#### [Tugas 1]
Jawab tiga pertanyaan berikut berdasarkan teks tentang hukum jihad:
(a) Menurut madzhab Hambali, apa yang lebih didahulukan daripada jihad?
(b) Apa judul kitab fikih madzhab Imam Malik yang dikutip?
(c) Menurut kitab tersebut, apa hukum jihad fisabilillah setiap tahun?
#### [Tugas 2]
Tukar "Read More" dengan "Continue Reading" dalam catatan, mulai dari awal catatan sampai dengan baris yang memuat "June 13, 2026, 5:32 AM UTC". Tuliskan kembali bagian itu saja tanpa perubahan lain, dan jangan sertakan gambarnya.

#### [Kutipan Teks]
Sebelum Penutup
- Apabila musuh memasuki bumi kaum Muslimin maka jihad hukumnya menjadi fardhu ‘ain menurut pendapat seluruh ahli fikih, ahli tafsir dan ahli hadits.
- Apabila jihad menjadi fardhu ‘ain maka tidak ada bedanya antara jihad dengan shalat dan puasa menurut pendapat tiga imam madzhab (Hanafi, Maliki dan Syafi’i), adapun menurut madzhab Hambali shalat lebih didahulukan daripada jihad.
Dalam kitab Bulghatus Salik Li Aqrabil Masalik, kitab fikih madzhab Imam Malik, dikatakan, “Jihad fisabilillah untuk meninggikan kalimatulloh setiap tahun itu hukumnya adalah fardhu kifayah, jika sebagian orang telah melaksanakannya maka gugurlah kewajiban tersebut dari yang lain – dan jihad itu menjadi fardhu ‘ain seperti shalat dan puasa – jika imam menunjuk atau jika musuh menyerang suatu daerah.”

#### [Data Tersedia]
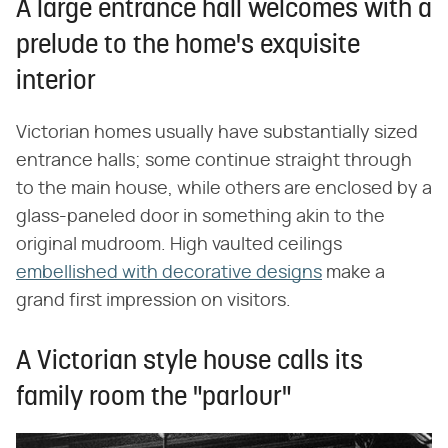
A large entrance hall welcomes with a
prelude to the home's exquisite
interior
Victorian homes usually have substantially sized
entrance halls; some continue straight through
to the main house, while others are enclosed by a
glass-paneled door in something akin to the
original mudroom. High vaulted ceilings
embellished with decorative designs
make a
grand first impression on visitors.
A Victorian style house calls its
family room the "parlour"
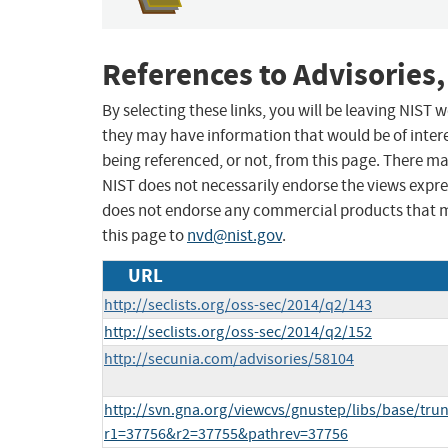
References to Advisories,
By selecting these links, you will be leaving NIST
they may have information that would be of intere
being referenced, or not, from this page. There m
NIST does not necessarily endorse the views expres
does not endorse any commercial products that 
this page to
nvd@nist.gov
.
URL
http://seclists.org/oss-sec/2014/q2/143
http://seclists.org/oss-sec/2014/q2/152
http://secunia.com/advisories/58104
http://svn.gna.org/viewcvs/gnustep/libs/base/tr
r1=37756&r2=37755&pathrev=37756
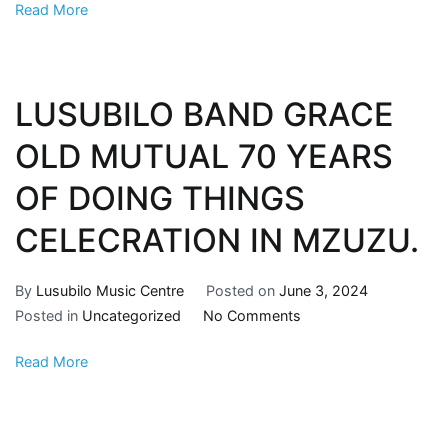
Read More
LUSUBILO BAND GRACE
OLD MUTUAL 70 YEARS
OF DOING THINGS
CELECRATION IN MZUZU.
By
Lusubilo Music Centre
Posted on
June 3, 2024
Posted in
Uncategorized
No Comments
Read More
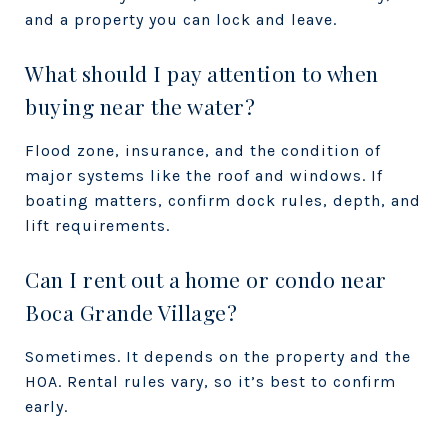
and a property you can lock and leave.
What should I pay attention to when
buying near the water?
Flood zone, insurance, and the condition of
major systems like the roof and windows. If
boating matters, confirm dock rules, depth, and
lift requirements.
Can I rent out a home or condo near
Boca Grande Village?
Sometimes. It depends on the property and the
HOA. Rental rules vary, so it’s best to confirm
early.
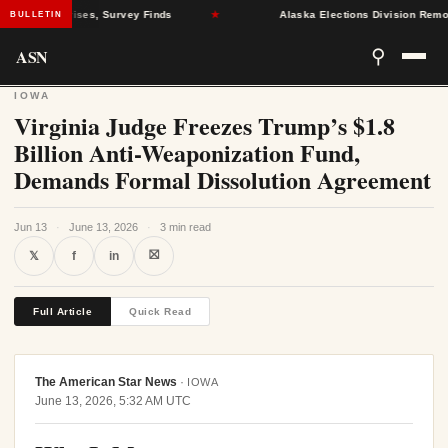
Health Crises, Survey Finds
★
Alaska Elections Division Removes 6
BULLETIN
ASN
⚲
IOWA
Virginia Judge Freezes Trump’s $1.8
Billion Anti-Weaponization Fund,
Demands Formal Dissolution Agreement
Jun 13
·
June 13, 2026
·
3 min read
⛝
𝕏
f
in
Full Article
Quick Read
The American Star News
·
IOWA
June 13, 2026, 5:32 AM UTC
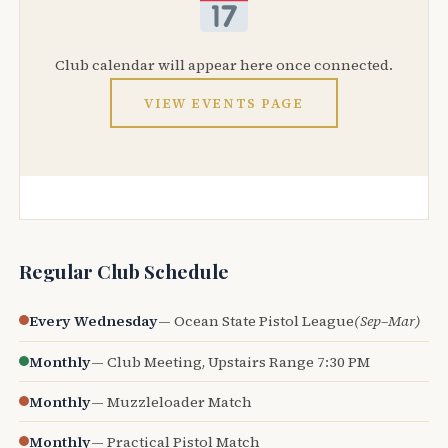
Club calendar will appear here once connected.
VIEW EVENTS PAGE
Regular Club Schedule
Every Wednesday
— Ocean State Pistol League
(Sep–Mar)
Monthly
— Club Meeting, Upstairs Range 7:30 PM
Monthly
— Muzzleloader Match
Monthly
— Practical Pistol Match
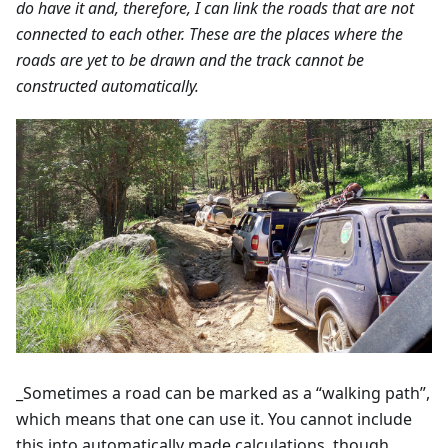
do have it and, therefore, I can link the roads that are not
connected to each other. These are the places where the
roads are yet to be drawn and the track cannot be
constructed automatically.
_Sometimes a road can be marked as a “walking path”,
which means that one can use it. You cannot include
this into automatically made calculations, though.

#### [Jawaban 1]
(a) Shalat.
(b) Bulghatus Salik Li Aqrabil Masalik.
(c) Fardhu kifayah.

#### [Jawaban 2]
A large entrance hall welcomes with a
prelude to the home's exquisite
interior
Victorian homes usually have substantially sized
entrance halls; some continue straight through
to the main house, while others are enclosed by a
glass-paneled door in something akin to the
original mudroom. High vaulted ceilings
embellished with decorative designs
make a
grand first impression on visitors.
A Victorian style house calls its
family room the "parlour"
References to Advisories,
By selecting these links, you will be leaving NIST
they may have information that would be of intere
being referenced, or not, from this page. There m
NIST does not necessarily endorse the views expres
does not endorse any commercial products that 
this page to
nvd@nist.gov
.
URL
http://seclists.org/oss-sec/2014/q2/143
http://seclists.org/oss-sec/2014/q2/152
http://secunia.com/advisories/58104
http://svn.gna.org/viewcvs/gnustep/libs/base/tr
r1=37756&r2=37755&pathrev=37756
Continue Reading
LUSUBILO BAND GRACE
OLD MUTUAL 70 YEARS
OF DOING THINGS
CELECRATION IN MZUZU.
By
Lusubilo Music Centre
Posted on
June 3, 2024
Posted in
Uncategorized
No Comments
Continue Reading
and a property you can lock and leave.
What should I pay attention to when
buying near the water?
Flood zone, insurance, and the condition of
major systems like the roof and windows. If
boating matters, confirm dock rules, depth, and
lift requirements.
Can I rent out a home or condo near
Boca Grande Village?
Sometimes. It depends on the property and the
HOA. Rental rules vary, so it’s best to confirm
early.
Health Crises, Survey Finds
★
Alaska Elections Division Removes 6
BULLETIN
ASN
⚲
IOWA
Virginia Judge Freezes Trump’s $1.8
Billion Anti-Weaponization Fund,
Demands Formal Dissolution Agreement
Jun 13
·
June 13, 2026
·
3 min read
⛝
𝕏
f
in
Full Article
Quick Read
The American Star News
·
IOWA
June 13, 2026, 5:32 AM UTC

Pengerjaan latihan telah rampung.